_Exercise goal_: Look through the entries below and report every line that has "Word".

_Exercise data_:
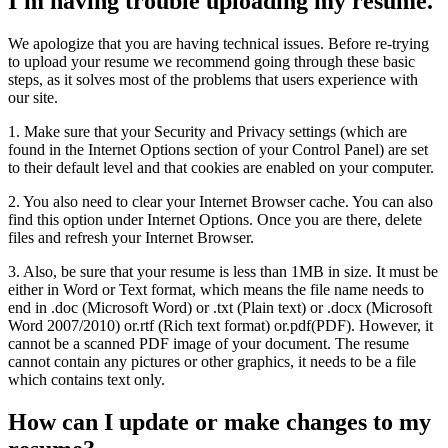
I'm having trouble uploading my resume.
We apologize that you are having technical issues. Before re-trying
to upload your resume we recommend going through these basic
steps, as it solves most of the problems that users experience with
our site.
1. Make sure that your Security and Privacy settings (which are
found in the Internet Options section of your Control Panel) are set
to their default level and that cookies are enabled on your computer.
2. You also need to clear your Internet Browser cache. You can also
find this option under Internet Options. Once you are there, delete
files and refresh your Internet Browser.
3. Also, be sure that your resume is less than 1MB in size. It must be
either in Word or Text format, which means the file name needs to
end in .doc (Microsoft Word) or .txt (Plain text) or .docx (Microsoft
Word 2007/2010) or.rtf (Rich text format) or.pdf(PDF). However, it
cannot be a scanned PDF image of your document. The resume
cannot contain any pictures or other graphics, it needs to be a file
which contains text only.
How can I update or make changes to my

---

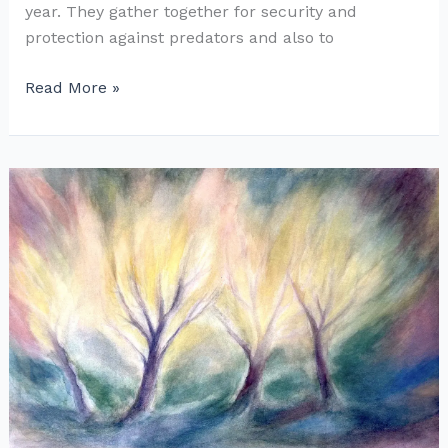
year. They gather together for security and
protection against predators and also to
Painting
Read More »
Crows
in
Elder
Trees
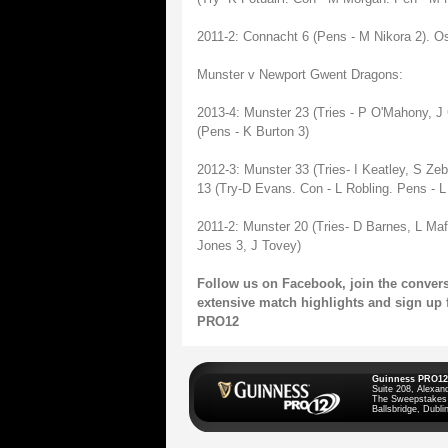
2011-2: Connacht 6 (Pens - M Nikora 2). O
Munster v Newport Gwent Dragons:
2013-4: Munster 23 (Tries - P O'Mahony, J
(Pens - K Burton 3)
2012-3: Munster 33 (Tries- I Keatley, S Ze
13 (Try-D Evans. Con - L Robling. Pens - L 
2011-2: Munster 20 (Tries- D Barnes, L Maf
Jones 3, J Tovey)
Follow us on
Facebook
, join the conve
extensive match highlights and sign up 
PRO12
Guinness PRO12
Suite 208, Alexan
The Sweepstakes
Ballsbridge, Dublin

_Written answer_:
either in Word or Text format, which means the file name needs to
end in .doc (Microsoft Word) or .txt (Plain text) or .docx (Microsoft
Word 2007/2010) or.rtf (Rich text format) or.pdf(PDF). However, it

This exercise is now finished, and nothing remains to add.